# SPINACH MANICOTTI ala Weight Watchers



## RAYT721 (Jun 25, 2004)

*Healthy Spinach Manicotti - "KEEPER" Recipe*

Wife & I had the Spinach Manicotti recipe last night for dinner and I must say it is a keeper recipe. Manicotti is not your everyday dinner but as a occasional treat, it is certainly a treat!!! Here is the recipe (Weight Watchers) that I used...

*SPINACH MANICOTTI* ala Weight Watchers

1 tablespoon plus 1 teaspoon each margarine and all-purpose flour
1 cup skim milk
1/4 cup canned ready-to-serve chicken broth
3/4 teaspoon salt, divided
White pepper and ground nutmeg
2 cups part-skim ricotta cheese
1 package (10 oz) frozen chopped spinach, thawed and well-drained (about 1 cup)
2 ounces grated Parmesan cheese
1/2 teaspoon garlic powder
8 uncooked manicotti shells (4 oz), cooked according to package directions and drained
2 ounce mozzarella cheese, shredded

In a small saucepan, heat margarine over medium heat until bubbly and hot; add flour and cook, stirring constantly, for 1 minute. Reduce heat to low; gradually stir in milk and broth. Continue to stir and cook until mixture is smooth; add 1/4 teaspoon salt and dash each of white pepper and nutmeg and let simmer, stirring occasionally, until mixture is thickened, 10-15 minutes.

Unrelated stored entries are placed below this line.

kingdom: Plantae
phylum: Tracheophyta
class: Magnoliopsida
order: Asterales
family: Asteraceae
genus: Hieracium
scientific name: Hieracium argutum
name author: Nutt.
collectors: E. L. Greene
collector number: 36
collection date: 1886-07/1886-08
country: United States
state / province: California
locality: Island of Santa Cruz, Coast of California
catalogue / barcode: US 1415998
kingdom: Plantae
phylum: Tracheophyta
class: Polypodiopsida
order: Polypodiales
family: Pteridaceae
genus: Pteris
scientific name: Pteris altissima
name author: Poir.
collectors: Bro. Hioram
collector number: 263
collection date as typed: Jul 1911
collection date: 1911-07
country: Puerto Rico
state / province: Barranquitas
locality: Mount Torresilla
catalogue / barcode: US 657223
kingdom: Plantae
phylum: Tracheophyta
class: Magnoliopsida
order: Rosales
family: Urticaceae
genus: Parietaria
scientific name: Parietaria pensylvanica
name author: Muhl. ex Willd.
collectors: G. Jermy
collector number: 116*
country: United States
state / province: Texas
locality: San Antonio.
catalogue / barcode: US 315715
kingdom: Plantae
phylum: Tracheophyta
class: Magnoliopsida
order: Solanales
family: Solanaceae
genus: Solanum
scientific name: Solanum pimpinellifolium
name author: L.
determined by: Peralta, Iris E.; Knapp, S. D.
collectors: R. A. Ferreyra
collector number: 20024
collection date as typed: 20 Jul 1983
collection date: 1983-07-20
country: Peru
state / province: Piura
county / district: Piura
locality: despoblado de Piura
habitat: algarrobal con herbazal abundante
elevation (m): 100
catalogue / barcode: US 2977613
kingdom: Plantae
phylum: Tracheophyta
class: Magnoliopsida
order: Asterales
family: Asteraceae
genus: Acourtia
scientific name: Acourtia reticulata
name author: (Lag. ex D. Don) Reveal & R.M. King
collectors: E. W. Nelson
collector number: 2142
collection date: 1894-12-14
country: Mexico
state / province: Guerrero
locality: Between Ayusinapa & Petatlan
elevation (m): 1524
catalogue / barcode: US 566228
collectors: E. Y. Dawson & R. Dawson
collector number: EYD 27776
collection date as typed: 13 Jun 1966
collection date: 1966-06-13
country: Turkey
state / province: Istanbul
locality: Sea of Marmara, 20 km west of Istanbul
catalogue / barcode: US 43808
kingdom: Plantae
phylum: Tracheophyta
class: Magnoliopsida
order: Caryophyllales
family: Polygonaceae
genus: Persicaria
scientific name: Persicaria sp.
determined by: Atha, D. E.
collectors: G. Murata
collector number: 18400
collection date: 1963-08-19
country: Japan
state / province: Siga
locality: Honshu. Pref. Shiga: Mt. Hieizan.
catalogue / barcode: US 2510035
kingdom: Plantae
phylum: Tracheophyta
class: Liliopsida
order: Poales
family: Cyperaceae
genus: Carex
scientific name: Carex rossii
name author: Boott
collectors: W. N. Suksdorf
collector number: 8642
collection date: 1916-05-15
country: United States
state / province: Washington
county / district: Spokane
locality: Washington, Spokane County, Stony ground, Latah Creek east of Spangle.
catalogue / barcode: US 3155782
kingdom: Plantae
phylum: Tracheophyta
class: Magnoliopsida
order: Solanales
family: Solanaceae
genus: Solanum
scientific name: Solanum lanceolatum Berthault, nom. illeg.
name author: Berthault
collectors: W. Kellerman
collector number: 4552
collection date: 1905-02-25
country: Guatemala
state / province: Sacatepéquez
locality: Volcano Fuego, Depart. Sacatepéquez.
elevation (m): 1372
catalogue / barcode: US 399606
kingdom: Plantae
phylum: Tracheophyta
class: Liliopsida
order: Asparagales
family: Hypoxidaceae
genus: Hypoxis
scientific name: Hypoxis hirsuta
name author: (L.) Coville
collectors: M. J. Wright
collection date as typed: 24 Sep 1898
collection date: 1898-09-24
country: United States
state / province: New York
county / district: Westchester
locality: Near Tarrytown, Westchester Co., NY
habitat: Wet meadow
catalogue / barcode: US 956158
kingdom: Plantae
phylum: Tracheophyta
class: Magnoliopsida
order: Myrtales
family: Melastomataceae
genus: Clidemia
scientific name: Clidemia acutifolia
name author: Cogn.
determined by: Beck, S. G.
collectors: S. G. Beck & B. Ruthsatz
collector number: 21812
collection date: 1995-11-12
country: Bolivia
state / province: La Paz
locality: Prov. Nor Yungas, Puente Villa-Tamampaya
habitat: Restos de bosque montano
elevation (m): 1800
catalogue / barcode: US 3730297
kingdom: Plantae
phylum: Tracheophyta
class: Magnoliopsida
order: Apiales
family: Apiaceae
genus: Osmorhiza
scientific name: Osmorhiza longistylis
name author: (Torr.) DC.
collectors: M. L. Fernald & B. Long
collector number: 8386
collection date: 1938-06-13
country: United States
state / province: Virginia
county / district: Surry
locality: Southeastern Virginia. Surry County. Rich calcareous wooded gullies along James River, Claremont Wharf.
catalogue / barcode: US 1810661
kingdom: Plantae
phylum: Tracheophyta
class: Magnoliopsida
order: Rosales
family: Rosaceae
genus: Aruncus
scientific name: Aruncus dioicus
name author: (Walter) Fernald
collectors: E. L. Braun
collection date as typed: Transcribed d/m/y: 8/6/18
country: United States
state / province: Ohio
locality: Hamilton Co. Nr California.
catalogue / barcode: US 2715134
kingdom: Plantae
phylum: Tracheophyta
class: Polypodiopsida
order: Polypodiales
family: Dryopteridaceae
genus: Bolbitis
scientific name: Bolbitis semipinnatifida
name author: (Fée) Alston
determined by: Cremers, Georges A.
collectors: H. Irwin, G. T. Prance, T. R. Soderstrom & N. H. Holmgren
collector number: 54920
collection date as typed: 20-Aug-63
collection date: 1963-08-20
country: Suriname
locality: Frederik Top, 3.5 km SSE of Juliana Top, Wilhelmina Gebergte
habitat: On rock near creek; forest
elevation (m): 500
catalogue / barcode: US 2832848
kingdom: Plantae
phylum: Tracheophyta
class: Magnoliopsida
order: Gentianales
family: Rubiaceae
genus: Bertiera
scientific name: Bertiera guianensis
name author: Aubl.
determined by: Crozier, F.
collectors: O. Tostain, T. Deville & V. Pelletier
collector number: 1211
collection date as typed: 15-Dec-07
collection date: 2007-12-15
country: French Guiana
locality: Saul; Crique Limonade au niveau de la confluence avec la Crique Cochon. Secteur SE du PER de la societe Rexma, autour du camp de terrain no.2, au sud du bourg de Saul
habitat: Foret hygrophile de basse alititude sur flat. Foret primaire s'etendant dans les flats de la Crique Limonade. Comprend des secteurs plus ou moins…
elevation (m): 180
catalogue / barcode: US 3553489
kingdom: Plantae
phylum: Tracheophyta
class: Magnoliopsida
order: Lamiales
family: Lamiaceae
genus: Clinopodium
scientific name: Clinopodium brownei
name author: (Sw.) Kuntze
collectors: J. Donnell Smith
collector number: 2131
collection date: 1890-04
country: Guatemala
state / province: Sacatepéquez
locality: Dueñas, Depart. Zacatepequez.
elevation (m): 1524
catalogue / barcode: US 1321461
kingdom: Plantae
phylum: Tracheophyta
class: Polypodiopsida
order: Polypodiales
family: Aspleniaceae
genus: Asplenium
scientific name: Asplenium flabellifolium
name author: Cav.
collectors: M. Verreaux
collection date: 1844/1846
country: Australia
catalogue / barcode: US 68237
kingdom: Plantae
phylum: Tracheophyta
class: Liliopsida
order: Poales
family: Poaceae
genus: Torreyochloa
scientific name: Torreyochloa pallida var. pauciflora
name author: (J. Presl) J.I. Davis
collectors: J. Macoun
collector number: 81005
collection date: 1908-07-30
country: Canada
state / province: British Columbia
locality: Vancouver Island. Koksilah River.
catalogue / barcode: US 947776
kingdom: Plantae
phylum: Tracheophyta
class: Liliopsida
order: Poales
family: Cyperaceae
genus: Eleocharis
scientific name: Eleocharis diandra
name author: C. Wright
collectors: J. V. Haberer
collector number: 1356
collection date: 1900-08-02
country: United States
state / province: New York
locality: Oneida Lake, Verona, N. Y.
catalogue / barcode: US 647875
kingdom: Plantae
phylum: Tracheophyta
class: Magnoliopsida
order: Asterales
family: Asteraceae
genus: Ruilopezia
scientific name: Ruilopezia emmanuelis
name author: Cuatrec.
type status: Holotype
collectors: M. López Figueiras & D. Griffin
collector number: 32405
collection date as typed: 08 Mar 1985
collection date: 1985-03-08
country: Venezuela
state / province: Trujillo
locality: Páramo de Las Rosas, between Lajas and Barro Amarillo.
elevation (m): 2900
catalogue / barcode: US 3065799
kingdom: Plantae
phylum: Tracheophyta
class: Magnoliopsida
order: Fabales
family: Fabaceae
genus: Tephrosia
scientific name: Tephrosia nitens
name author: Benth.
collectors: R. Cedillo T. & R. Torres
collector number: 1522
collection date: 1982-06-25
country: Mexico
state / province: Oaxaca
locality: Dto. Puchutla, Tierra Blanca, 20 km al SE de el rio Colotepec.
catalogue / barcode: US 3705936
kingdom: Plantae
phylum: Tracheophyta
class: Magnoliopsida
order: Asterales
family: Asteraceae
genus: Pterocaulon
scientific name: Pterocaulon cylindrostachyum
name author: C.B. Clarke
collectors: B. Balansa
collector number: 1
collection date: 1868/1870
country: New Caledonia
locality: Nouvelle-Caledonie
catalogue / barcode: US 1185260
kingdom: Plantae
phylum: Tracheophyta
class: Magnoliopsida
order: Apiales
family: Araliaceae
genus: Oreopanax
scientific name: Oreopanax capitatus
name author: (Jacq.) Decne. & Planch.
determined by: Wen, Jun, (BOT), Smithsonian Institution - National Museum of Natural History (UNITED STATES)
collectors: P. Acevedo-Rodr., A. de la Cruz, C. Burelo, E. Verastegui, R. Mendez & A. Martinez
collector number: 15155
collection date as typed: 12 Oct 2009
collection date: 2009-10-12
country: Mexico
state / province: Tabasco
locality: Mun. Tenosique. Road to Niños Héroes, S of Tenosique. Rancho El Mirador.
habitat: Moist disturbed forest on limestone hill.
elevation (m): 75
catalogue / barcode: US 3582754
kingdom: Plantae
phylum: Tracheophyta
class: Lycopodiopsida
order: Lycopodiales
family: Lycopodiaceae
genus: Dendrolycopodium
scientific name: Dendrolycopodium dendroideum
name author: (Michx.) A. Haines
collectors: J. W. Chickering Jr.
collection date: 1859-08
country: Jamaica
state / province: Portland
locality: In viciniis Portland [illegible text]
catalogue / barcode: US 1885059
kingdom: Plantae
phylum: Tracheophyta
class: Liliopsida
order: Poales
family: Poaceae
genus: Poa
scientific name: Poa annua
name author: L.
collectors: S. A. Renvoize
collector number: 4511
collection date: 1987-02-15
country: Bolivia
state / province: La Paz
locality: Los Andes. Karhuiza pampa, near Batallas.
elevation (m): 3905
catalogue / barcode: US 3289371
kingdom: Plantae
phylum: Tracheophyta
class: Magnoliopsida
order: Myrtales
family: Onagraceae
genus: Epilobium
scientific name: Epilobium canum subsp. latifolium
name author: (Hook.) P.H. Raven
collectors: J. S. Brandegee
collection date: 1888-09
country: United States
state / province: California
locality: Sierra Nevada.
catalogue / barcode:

While mixture is simmering, in a medium bowl, combine ricotta cheese, spinach, Parmesan cheese, garlic powder, remaining 1/2 teaspoon salt, 1/8 teaspoon pepper, and dash nutmeg, mixing well.

Preheat oven to 350 degrees F. In bottom of 13x9x2" flameproof baking dish spread 1/3 cup sauce. Stuff 1/8 of spinach mixture into each manicotti shell and arrange stuffed shells in dish; top with remaining sauce and sprinkle with mozzarella. Cover dish and bake until manicotti are heated through, 20-25 minutes. Turn oven control to broil, uncover pan, and broil until cheese is melted and lightly browned, 3-5 minutes. 

Makes 4 Servings. 2 Manicotti Each.


----------